Sorry to continue the hijack. I just ordered two LED bulbs from the far east as possible replacements for CFL type bulbs since, as BillO pointed out, they don't last long, especially when installed base up. They are in the 10W/1000 lumen range and intended to replace the typical 18W CFL. One is a corn-cob type (~$6) the other is a globe type (~$10). If they work out (and that is by no means a foregone conclusion) they would be worth the cost. We'll have to see.

$150 to replace a $5 bulb

This is not apple to apple compare. correct one should be $150 to replace a 12.5*$5 bulb, i.e $150 to replace a $62 bulb.
I agree with BillO about misleading advertisements. but for Philips v.s. no brand name from Ebay, I will trust Philips more.

Other thread about misleading advertisements;-

sonnyyu:
$0.09 per kWh, That is a great, could you tell us the city name you live? I will move to it.

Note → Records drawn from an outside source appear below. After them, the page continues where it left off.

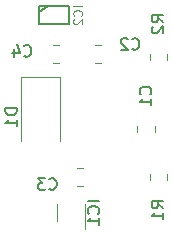
<source format=gbr>
%TF.GenerationSoftware,KiCad,Pcbnew,6.0.11+dfsg-1~bpo11+1*%
%TF.CreationDate,2023-07-04T22:51:16+00:00*%
%TF.ProjectId,ACOMP01,41434f4d-5030-4312-9e6b-696361645f70,rev?*%
%TF.SameCoordinates,Original*%
%TF.FileFunction,Legend,Bot*%
%TF.FilePolarity,Positive*%
%FSLAX46Y46*%
G04 Gerber Fmt 4.6, Leading zero omitted, Abs format (unit mm)*
G04 Created by KiCad (PCBNEW 6.0.11+dfsg-1~bpo11+1) date 2023-07-04 22:51:16*
%MOMM*%
%LPD*%
G01*
G04 APERTURE LIST*
%ADD10C,0.150000*%
%ADD11C,0.076200*%
%ADD12C,0.120000*%
G04 APERTURE END LIST*
D10*
%TO.C,C1*%
X15851142Y17184667D02*
X15898761Y17232286D01*
X15946380Y17375143D01*
X15946380Y17470381D01*
X15898761Y17613239D01*
X15803523Y17708477D01*
X15708285Y17756096D01*
X15517809Y17803715D01*
X15374952Y17803715D01*
X15184476Y17756096D01*
X15089238Y17708477D01*
X14994000Y17613239D01*
X14946380Y17470381D01*
X14946380Y17375143D01*
X14994000Y17232286D01*
X15041619Y17184667D01*
X15946380Y16232286D02*
X15946380Y16803715D01*
X15946380Y16518000D02*
X14946380Y16518000D01*
X15089238Y16613239D01*
X15184476Y16708477D01*
X15232095Y16803715D01*
%TO.C,D1*%
X4556380Y15978096D02*
X3556380Y15978096D01*
X3556380Y15740000D01*
X3604000Y15597143D01*
X3699238Y15501905D01*
X3794476Y15454286D01*
X3984952Y15406667D01*
X4127809Y15406667D01*
X4318285Y15454286D01*
X4413523Y15501905D01*
X4508761Y15597143D01*
X4556380Y15740000D01*
X4556380Y15978096D01*
X4556380Y14454286D02*
X4556380Y15025715D01*
X4556380Y14740000D02*
X3556380Y14740000D01*
X3699238Y14835239D01*
X3794476Y14930477D01*
X3842095Y15025715D01*
%TO.C,C4*%
X5170466Y20445458D02*
X5218085Y20397839D01*
X5360942Y20350220D01*
X5456180Y20350220D01*
X5599038Y20397839D01*
X5694276Y20493077D01*
X5741895Y20588315D01*
X5789514Y20778791D01*
X5789514Y20921648D01*
X5741895Y21112124D01*
X5694276Y21207362D01*
X5599038Y21302600D01*
X5456180Y21350220D01*
X5360942Y21350220D01*
X5218085Y21302600D01*
X5170466Y21254981D01*
X4313323Y21016886D02*
X4313323Y20350220D01*
X4551419Y21397839D02*
X4789514Y20683553D01*
X4170466Y20683553D01*
%TO.C,C3*%
X7304066Y9167858D02*
X7351685Y9120239D01*
X7494542Y9072620D01*
X7589780Y9072620D01*
X7732638Y9120239D01*
X7827876Y9215477D01*
X7875495Y9310715D01*
X7923114Y9501191D01*
X7923114Y9644048D01*
X7875495Y9834524D01*
X7827876Y9929762D01*
X7732638Y10025000D01*
X7589780Y10072620D01*
X7494542Y10072620D01*
X7351685Y10025000D01*
X7304066Y9977381D01*
X6970733Y10072620D02*
X6351685Y10072620D01*
X6685019Y9691667D01*
X6542161Y9691667D01*
X6446923Y9644048D01*
X6399304Y9596429D01*
X6351685Y9501191D01*
X6351685Y9263096D01*
X6399304Y9167858D01*
X6446923Y9120239D01*
X6542161Y9072620D01*
X6827876Y9072620D01*
X6923114Y9120239D01*
X6970733Y9167858D01*
%TO.C,R2*%
X16962380Y23280667D02*
X16486190Y23614000D01*
X16962380Y23852096D02*
X15962380Y23852096D01*
X15962380Y23471143D01*
X16010000Y23375905D01*
X16057619Y23328286D01*
X16152857Y23280667D01*
X16295714Y23280667D01*
X16390952Y23328286D01*
X16438571Y23375905D01*
X16486190Y23471143D01*
X16486190Y23852096D01*
X16057619Y22899715D02*
X16010000Y22852096D01*
X15962380Y22756858D01*
X15962380Y22518762D01*
X16010000Y22423524D01*
X16057619Y22375905D01*
X16152857Y22328286D01*
X16248095Y22328286D01*
X16390952Y22375905D01*
X16962380Y22947334D01*
X16962380Y22328286D01*
%TO.C,C2*%
X14314466Y21029658D02*
X14362085Y20982039D01*
X14504942Y20934420D01*
X14600180Y20934420D01*
X14743038Y20982039D01*
X14838276Y21077277D01*
X14885895Y21172515D01*
X14933514Y21362991D01*
X14933514Y21505848D01*
X14885895Y21696324D01*
X14838276Y21791562D01*
X14743038Y21886800D01*
X14600180Y21934420D01*
X14504942Y21934420D01*
X14362085Y21886800D01*
X14314466Y21839181D01*
X13933514Y21839181D02*
X13885895Y21886800D01*
X13790657Y21934420D01*
X13552561Y21934420D01*
X13457323Y21886800D01*
X13409704Y21839181D01*
X13362085Y21743943D01*
X13362085Y21648705D01*
X13409704Y21505848D01*
X13981133Y20934420D01*
X13362085Y20934420D01*
D11*
%TO.C,IC2*%
X10090694Y24619858D02*
X9328694Y24619858D01*
X10018122Y23821572D02*
X10054408Y23857858D01*
X10090694Y23966715D01*
X10090694Y24039286D01*
X10054408Y24148143D01*
X9981837Y24220715D01*
X9909265Y24257000D01*
X9764122Y24293286D01*
X9655265Y24293286D01*
X9510122Y24257000D01*
X9437551Y24220715D01*
X9364980Y24148143D01*
X9328694Y24039286D01*
X9328694Y23966715D01*
X9364980Y23857858D01*
X9401265Y23821572D01*
X9401265Y23531286D02*
X9364980Y23495000D01*
X9328694Y23422429D01*
X9328694Y23241000D01*
X9364980Y23168429D01*
X9401265Y23132143D01*
X9473837Y23095858D01*
X9546408Y23095858D01*
X9655265Y23132143D01*
X10090694Y23567572D01*
X10090694Y23095858D01*
D10*
%TO.C,IC1*%
X11546380Y8113591D02*
X10546380Y8113591D01*
X11451142Y7065972D02*
X11498761Y7113591D01*
X11546380Y7256448D01*
X11546380Y7351686D01*
X11498761Y7494543D01*
X11403523Y7589781D01*
X11308285Y7637400D01*
X11117809Y7685020D01*
X10974952Y7685020D01*
X10784476Y7637400D01*
X10689238Y7589781D01*
X10594000Y7494543D01*
X10546380Y7351686D01*
X10546380Y7256448D01*
X10594000Y7113591D01*
X10641619Y7065972D01*
X11546380Y6113591D02*
X11546380Y6685020D01*
X11546380Y6399305D02*
X10546380Y6399305D01*
X10689238Y6494543D01*
X10784476Y6589781D01*
X10832095Y6685020D01*
%TO.C,R1*%
X16962380Y7532667D02*
X16486190Y7866000D01*
X16962380Y8104096D02*
X15962380Y8104096D01*
X15962380Y7723143D01*
X16010000Y7627905D01*
X16057619Y7580286D01*
X16152857Y7532667D01*
X16295714Y7532667D01*
X16390952Y7580286D01*
X16438571Y7627905D01*
X16486190Y7723143D01*
X16486190Y8104096D01*
X16962380Y6580286D02*
X16962380Y7151715D01*
X16962380Y6866000D02*
X15962380Y6866000D01*
X16105238Y6961239D01*
X16200476Y7056477D01*
X16248095Y7151715D01*
D12*
%TO.C,C1*%
X16229000Y14485252D02*
X16229000Y13962748D01*
X14759000Y14485252D02*
X14759000Y13962748D01*
%TO.C,D1*%
X4954000Y18640000D02*
X8254000Y18640000D01*
X4954000Y18640000D02*
X4954000Y13240000D01*
X8254000Y18640000D02*
X8254000Y13240000D01*
%TO.C,C4*%
X8135252Y21309000D02*
X7612748Y21309000D01*
X8135252Y19839000D02*
X7612748Y19839000D01*
%TO.C,C3*%
X9644748Y9425000D02*
X10167252Y9425000D01*
X9644748Y10895000D02*
X10167252Y10895000D01*
%TO.C,R2*%
X15800400Y20092936D02*
X15800400Y20547064D01*
X17270400Y20092936D02*
X17270400Y20547064D01*
%TO.C,C2*%
X11168748Y21309000D02*
X11691252Y21309000D01*
X11168748Y19839000D02*
X11691252Y19839000D01*
D10*
%TO.C,IC2*%
X9017000Y24638000D02*
X6413500Y24638000D01*
X9017000Y23114000D02*
X9017000Y24638000D01*
X6413500Y24638000D02*
X6413500Y23114000D01*
X7239000Y24638000D02*
X6477000Y24130000D01*
X6413500Y23114000D02*
X9017000Y23114000D01*
D12*
%TO.C,IC1*%
X7984000Y6462400D02*
X7984000Y7872400D01*
X10304000Y7872400D02*
X10304000Y5787400D01*
%TO.C,R1*%
X17270400Y9932936D02*
X17270400Y10387064D01*
X15800400Y9932936D02*
X15800400Y10387064D01*
%TD*%
M02*

</source>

The woods of central Ontario, Canada. Actually, to be fair, the 9 cents is just the electricity. There is a 'delivery' fee, a 'debt retirement' charge, a 'regulatory' charge and taxes. By the time all is said and done my last bill worked out to 14 cents per kWh. I love the debt retirement charge. They mismanaged the service back in the 70's, 80's and 90's and ran up an enormous debt that we now have to pay off. Lord know what the regulatory charge is.